If you have a number format which ends up with an "E" in it, this is replaced by "E+" If my formatString is "TRUE";"TRUE";"FALSE", I'd expect all non-zero values to be "TRUE", however they are "TRUE+". This test fails: @Test public void testBaseFormattingTrue() { DataFormatter formatter = new DataFormatter(); assertThat(formatter.formatRawCellContents(1.0, 170, "\"TRUE\";\"TRUE\";\"FALSE\"")).isEqualTo("TRUE"); } and System.out.println(formatter.formatRawCellContents(1.0, 170, "\"POSITIVE\";\"NEGATIVE\";\"ZERO\"")); System.out.println(formatter.formatRawCellContents(-1.0, 170, "\"POSITIVE\";\"NEGATIVE\";\"ZERO\"")); System.out.println(formatter.formatRawCellContents(0, 170, "\"POSITIVE\";\"NEGATIVE\";\"ZERO\"")); prints: POSITIVE+ NE+GATIVE ZE+RO
This does look like a bug I've added a more comprehensive unit test in r1876225 which should cover all the various E cases, most of which we are currently failing on...

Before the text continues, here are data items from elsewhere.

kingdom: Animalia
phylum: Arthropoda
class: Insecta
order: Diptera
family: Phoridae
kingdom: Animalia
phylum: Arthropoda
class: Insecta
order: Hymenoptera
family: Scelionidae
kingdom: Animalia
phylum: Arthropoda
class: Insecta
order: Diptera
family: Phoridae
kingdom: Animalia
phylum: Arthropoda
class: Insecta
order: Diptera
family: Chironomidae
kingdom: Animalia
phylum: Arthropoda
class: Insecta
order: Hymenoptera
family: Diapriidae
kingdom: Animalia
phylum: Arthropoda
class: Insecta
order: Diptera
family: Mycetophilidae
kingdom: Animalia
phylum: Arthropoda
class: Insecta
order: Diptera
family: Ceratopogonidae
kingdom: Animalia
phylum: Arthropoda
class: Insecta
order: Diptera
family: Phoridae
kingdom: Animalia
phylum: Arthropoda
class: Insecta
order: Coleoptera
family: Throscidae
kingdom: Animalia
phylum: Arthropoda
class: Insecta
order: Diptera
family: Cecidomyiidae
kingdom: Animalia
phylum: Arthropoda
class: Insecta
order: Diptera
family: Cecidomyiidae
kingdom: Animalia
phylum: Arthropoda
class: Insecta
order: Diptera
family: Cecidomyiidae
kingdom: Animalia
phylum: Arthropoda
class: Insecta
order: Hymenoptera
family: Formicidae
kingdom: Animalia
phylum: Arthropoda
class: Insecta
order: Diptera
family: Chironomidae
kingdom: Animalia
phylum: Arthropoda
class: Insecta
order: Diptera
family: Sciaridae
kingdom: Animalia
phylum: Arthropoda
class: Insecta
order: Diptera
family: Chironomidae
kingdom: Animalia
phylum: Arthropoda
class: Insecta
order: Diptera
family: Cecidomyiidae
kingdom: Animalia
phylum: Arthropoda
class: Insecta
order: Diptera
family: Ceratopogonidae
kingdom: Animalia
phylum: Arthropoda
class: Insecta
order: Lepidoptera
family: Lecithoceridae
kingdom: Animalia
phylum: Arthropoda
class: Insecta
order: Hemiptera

Hopefully fixed in r1876396. I have changed the code that adds the + to #e# for 0E+0 so that it checks that it is a format type that needs that change. I've also added unit tests and a few tweaks for some other scientific / exponential formats which don't need the change. (Another case where Excel and Java have different formatting rules, fun!)